Internet censorship has so far been more common in the Russian regions, where the local authorities have used current legislation as a tool to get rid of vocal opposition bloggers. In July of 2009, authorities used the publication of extracts from Adolf Hitler's "Mein Kampf" as a pretext to close the Chronos Web site, which published articles on Russian and world history. The founder of the Web site, Vyacheslav Rumyantsev, claimed that the real reason for the closure was his criticism of St. Petersburg Governor Valentina Matviyenko for her attempts to cut social welfare for the survivors of the siege of Leningrad during World War II.

In March 2009 Vadim Charushev, an opposition blogger from St. Petersburg, was forced into a mental asylum for several groups that he created on the VKontakte social network, including "I didn't vote for United Russia and Putin's puppet." Charushev claimed that he was intimidated into agreeing to treatment in the asylum.

"I have no doubt that anti-extremism legislation is the main instrument of the government to curb political speech in Russia and the new legislation is just greater proof of that," said Andrei Richter, professor of journalism at Moscow State University, recently appointed as the director of the OSCE Freedom of the Media office. "The definition of extremism in the law is too vague and wide-reaching to predict the reaction from law-enforcement."

Putting bloggers within reach of the law is urgent for the Russian government on the eve of the upcoming parliamentary and presidential elections, said Rostislav Turovsky, an expert from the Center for Political Technologies, especially as relative freedom on the Internet has led to growing "negative sentiment" against United Russia and its leadership. Recent attacks on LiveJournal, Russia's largest blog network, have fueled fears among prominent opposition bloggers like Alexei Navalny that the government may shut down leading sites prior to the elections.

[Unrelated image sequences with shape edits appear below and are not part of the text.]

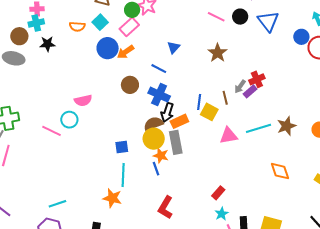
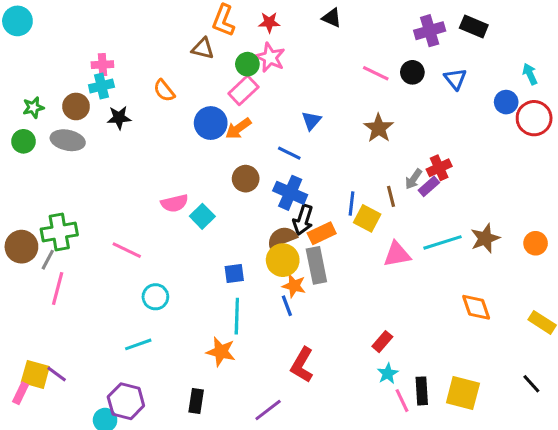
blue triangle: (268, 21) -> (455, 79), size x0.7
cyan square: (100, 22) -> (202, 216), moved
orange semicircle: (77, 27) -> (164, 91), turned 49
cyan circle: (69, 120) -> (155, 297), moved
cyan line: (57, 204) -> (138, 344), moved

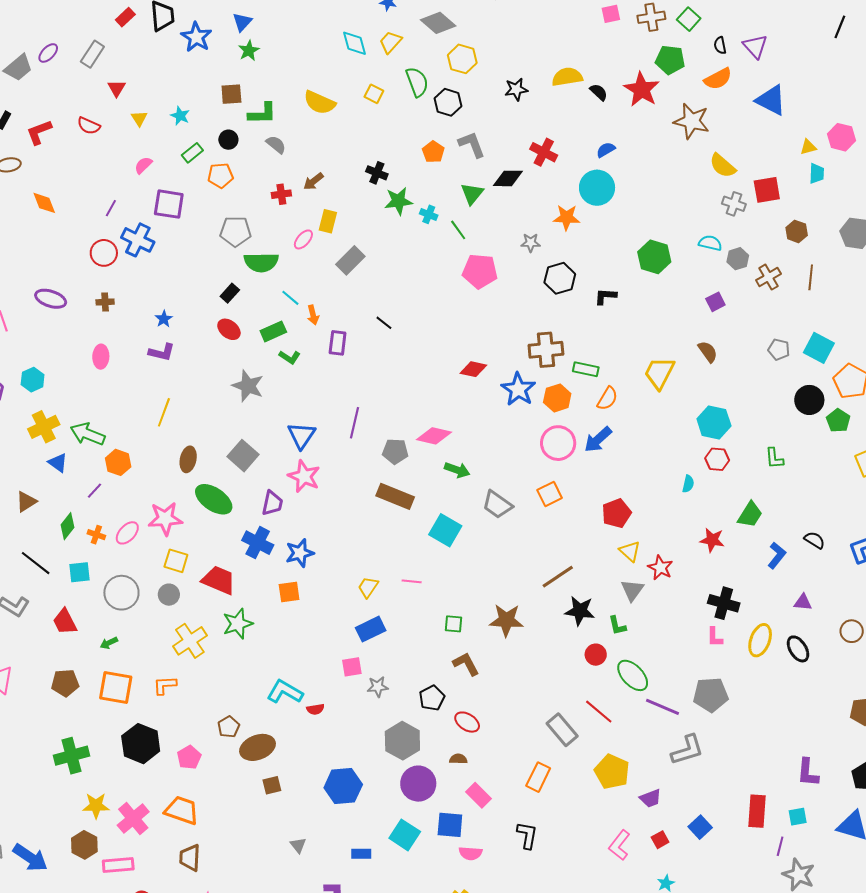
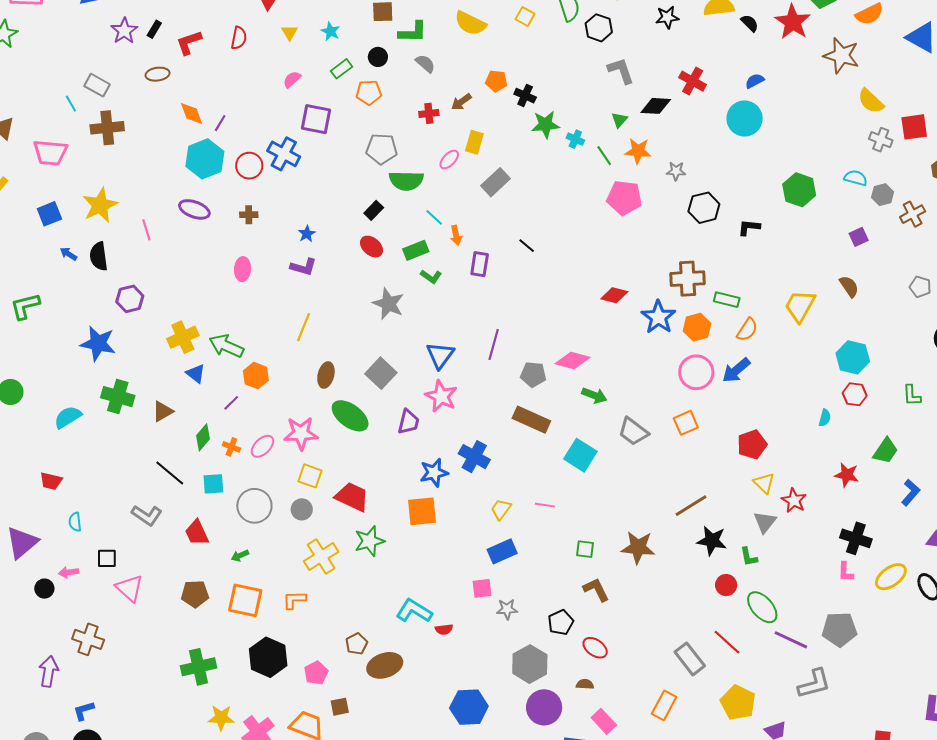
red semicircle: (89, 126) -> (239, 38), turned -105
orange pentagon: (433, 152) -> (496, 81), moved, turned -30
green triangle: (472, 194) -> (619, 120), size x0.7
purple line: (111, 208) -> (220, 123), moved
orange star: (566, 217) -> (638, 151), moved
cyan hexagon: (33, 380) -> (205, 159), moved, size x1.6
blue cross: (258, 543) -> (474, 457), moved
orange square: (289, 592) -> (422, 511), size x1.4
yellow ellipse: (760, 640) -> (891, 577), turned 32
brown square: (272, 785) -> (340, 707), moved

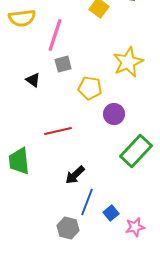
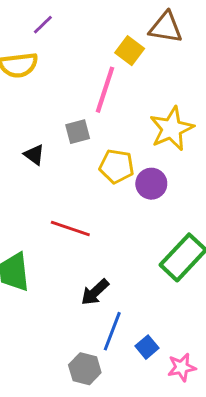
pink line: (55, 35) -> (105, 90), moved
purple circle: (114, 114) -> (151, 184), moved
red line: (58, 131) -> (70, 228), turned 32

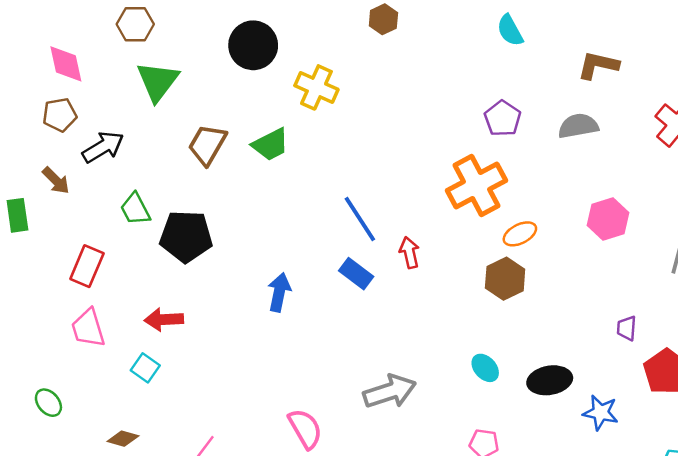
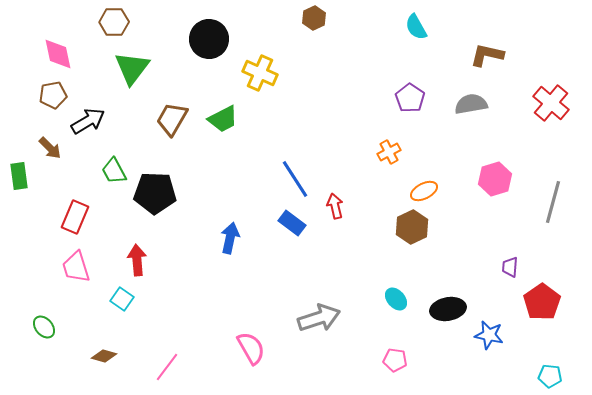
orange cross: (476, 186) -> (389, 152), size x0.5
red arrow: (164, 320) -> (137, 260), turned 88

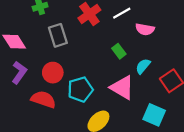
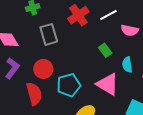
cyan semicircle: (143, 66) -> (127, 65), turned -49
red semicircle: (43, 99) -> (34, 94), turned 55

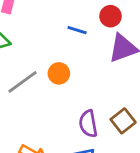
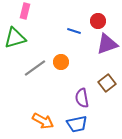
brown square: (123, 121) -> (107, 83), moved

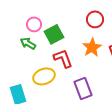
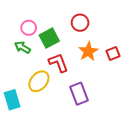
red circle: (95, 19) -> (80, 23), moved
yellow ellipse: (44, 76) -> (39, 81), turned -30

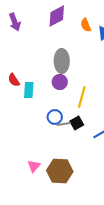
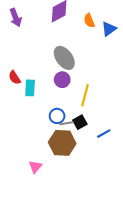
gray ellipse: (62, 61) -> (64, 58), turned -35
brown hexagon: (60, 171) -> (62, 143), moved

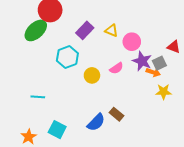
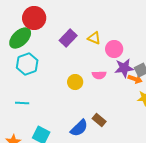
cyan hexagon: (67, 57) -> (27, 64), moved
purple star: (142, 61) -> (124, 68), turned -30
pink semicircle: (116, 68) -> (99, 75), turned 32

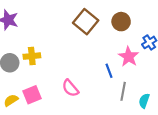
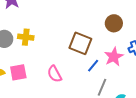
brown square: (86, 22) -> (80, 43), moved, turned -30
blue line: (109, 71) -> (93, 66), turned 48

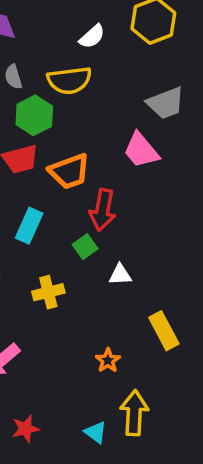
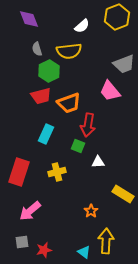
green square: (85, 247) -> (78, 146), turned -32
yellow rectangle: (164, 331) -> (123, 194), turned -30

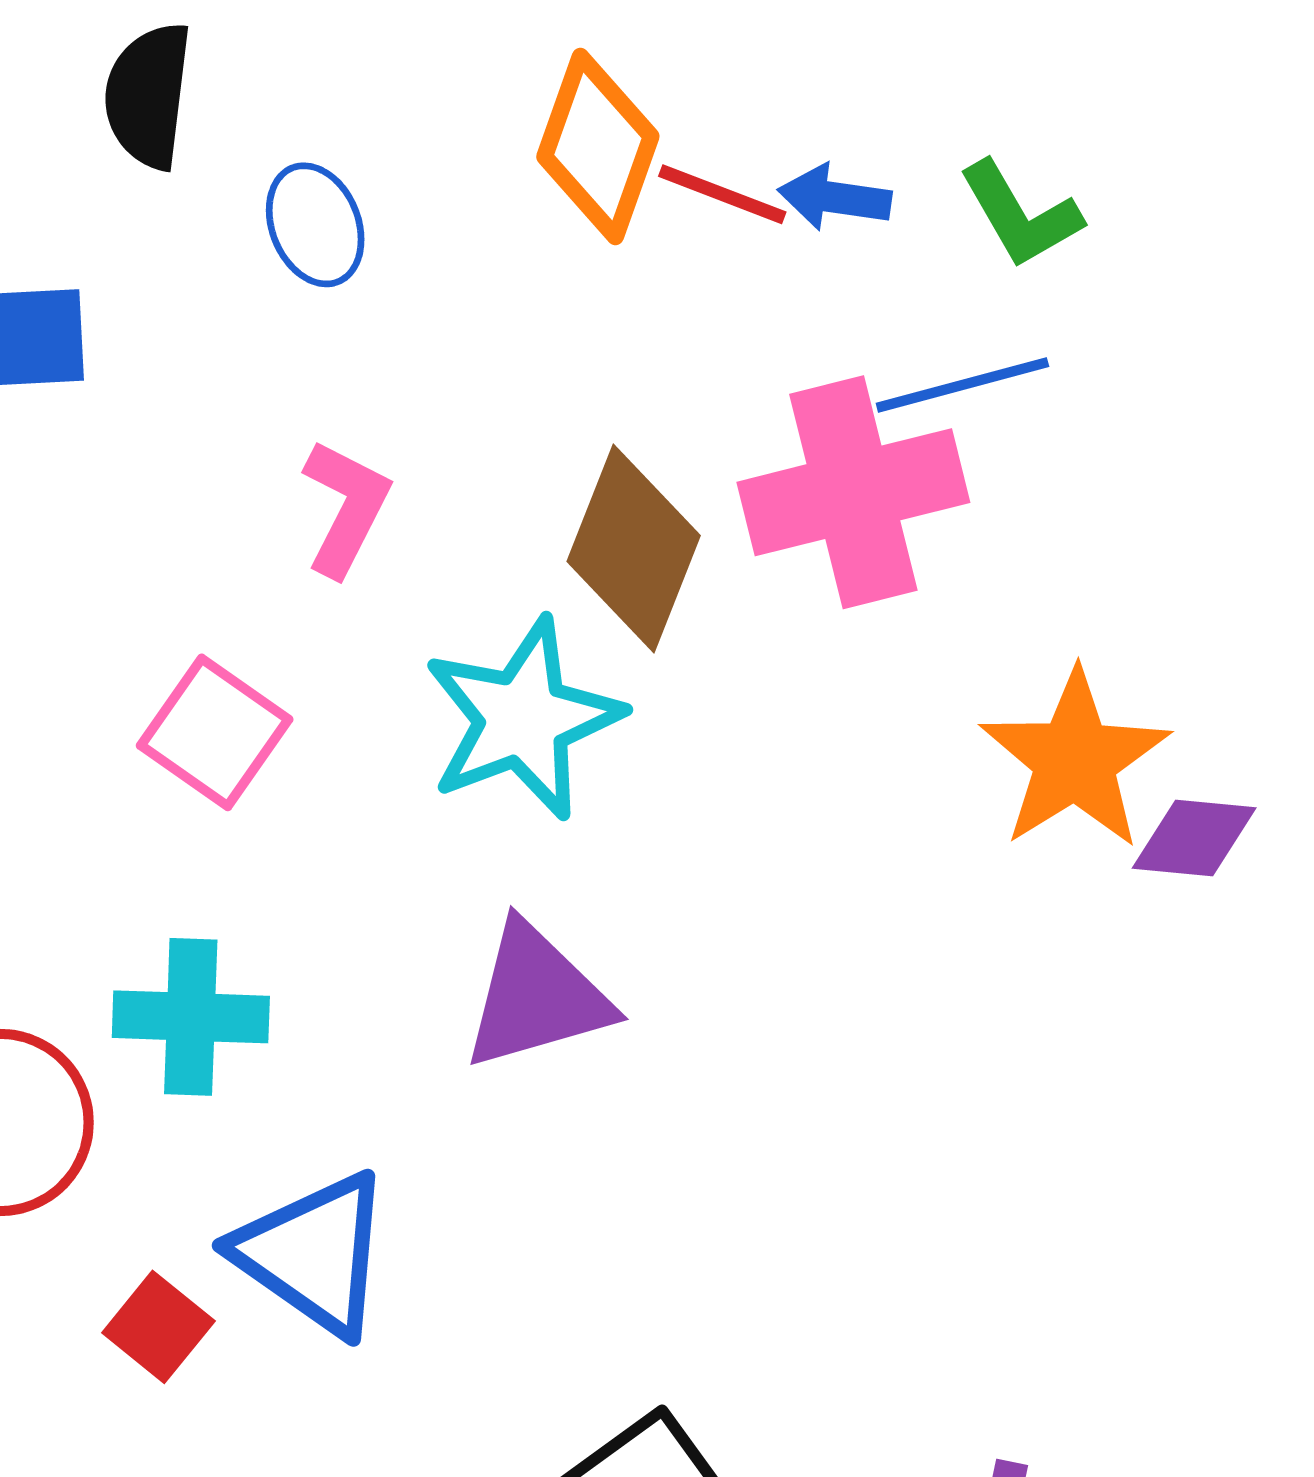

Yet political analyst Stanislav Belkovsky argued that the amendments have less to do with future elections than the continuing trend of increasing state control over the Internet. "I don't think the government wants to increase restrictions because of the elections," he said. "These are just legal measures intended to push opponents out of the current information system to maintain the current political system."

Theoretically, the Russian government can already look through private correspondence on the Internet if it poses a threat to national security. The system of operative investigative activities (SORM-2), introduced in 2000, is a special program allowing Russia's federal security agencies, such as the FSB, to force Internet service providers to install special devices to track down E-mail messages and private correspondence on social networks. When FSB officers couldn't gain access to Skype, Gmail and Hotmail to intercept private messages in April of 2011, it proposed outlawing these Internet services. The proposal was met with harsh criticism from the Kremlin, but the initiative fueled fears surrounding increasing government control over the Internet.

"The proposed amendments will complete, at least for now, the circle of ant-extremism law restrictions, by making the Criminal Code reflect as closely as possible the 2002 statute on counteracting extremism," said Richter. "We are witnessing a situation when extremism is being equated to the crime of terrorism, and even possession of extremist literature and materials is becoming illegal." He questioned the effectiveness of the new measures in stopping hate speech online because the problem cannot be solved "by criminal sanctions alone in the absence of public debate, and political and educational initiatives encouraged by the state."